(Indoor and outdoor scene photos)
*** Begin section ***

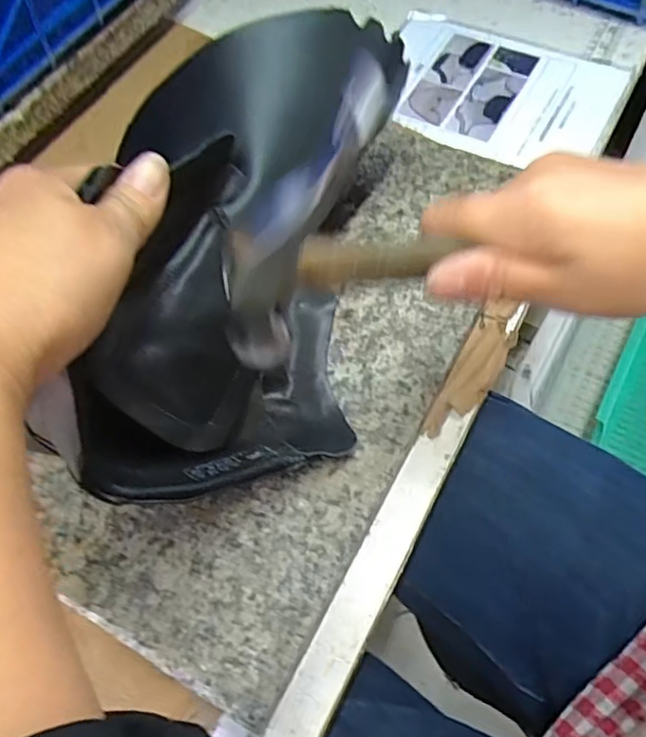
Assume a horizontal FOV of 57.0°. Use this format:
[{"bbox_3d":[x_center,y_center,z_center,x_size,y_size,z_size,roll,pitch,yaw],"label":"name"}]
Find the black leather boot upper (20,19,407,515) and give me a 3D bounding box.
[{"bbox_3d":[-0.042,-0.064,0.336,0.136,0.098,0.277,10,77,9],"label":"black leather boot upper"}]

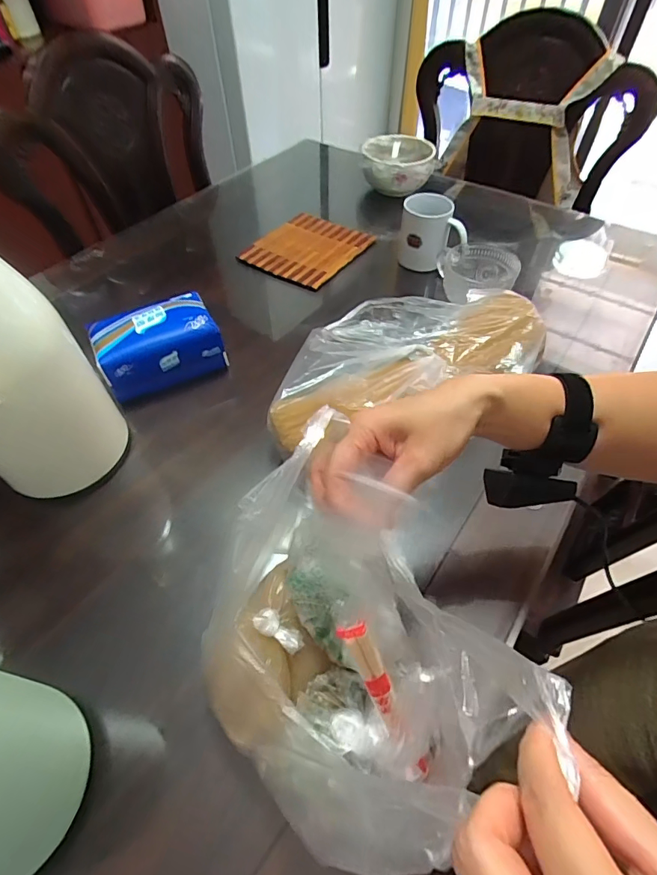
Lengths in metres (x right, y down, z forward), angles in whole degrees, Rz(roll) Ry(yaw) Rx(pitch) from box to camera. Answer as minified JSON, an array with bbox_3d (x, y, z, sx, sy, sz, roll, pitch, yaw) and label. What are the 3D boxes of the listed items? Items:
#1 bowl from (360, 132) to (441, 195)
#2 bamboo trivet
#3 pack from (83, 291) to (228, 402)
[{"bbox_3d":[0.156,-0.595,0.960,0.160,0.072,0.160,0,53,1],"label":"bowl"},{"bbox_3d":[-0.040,-0.359,0.832,0.181,0.016,0.201,26,58,19],"label":"bamboo trivet"},{"bbox_3d":[-0.229,-0.128,0.602,0.159,0.076,0.093,-24,56,-17],"label":"pack"}]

*** End section ***

TASK ITEM. The job here is to retype the data exactly, with no pictures included.

TASK SOLUTION.
Assume a horizontal FOV of 57.0°. Use this format:
[{"bbox_3d":[x_center,y_center,z_center,x_size,y_size,z_size,roll,pitch,yaw],"label":"name"}]
Find the black leather boot upper (20,19,407,515) and give me a 3D bounding box.
[{"bbox_3d":[-0.042,-0.064,0.336,0.136,0.098,0.277,10,77,9],"label":"black leather boot upper"}]

Lengths in metres (x right, y down, z forward), angles in whole degrees, Rz(roll) Ry(yaw) Rx(pitch) from box to camera. Answer as minified JSON, an array with bbox_3d (x, y, z, sx, sy, sz, roll, pitch, yaw) and label. What are the 3D boxes of the listed items? Items:
#1 bowl from (360, 132) to (441, 195)
#2 bamboo trivet
#3 pack from (83, 291) to (228, 402)
[{"bbox_3d":[0.156,-0.595,0.960,0.160,0.072,0.160,0,53,1],"label":"bowl"},{"bbox_3d":[-0.040,-0.359,0.832,0.181,0.016,0.201,26,58,19],"label":"bamboo trivet"},{"bbox_3d":[-0.229,-0.128,0.602,0.159,0.076,0.093,-24,56,-17],"label":"pack"}]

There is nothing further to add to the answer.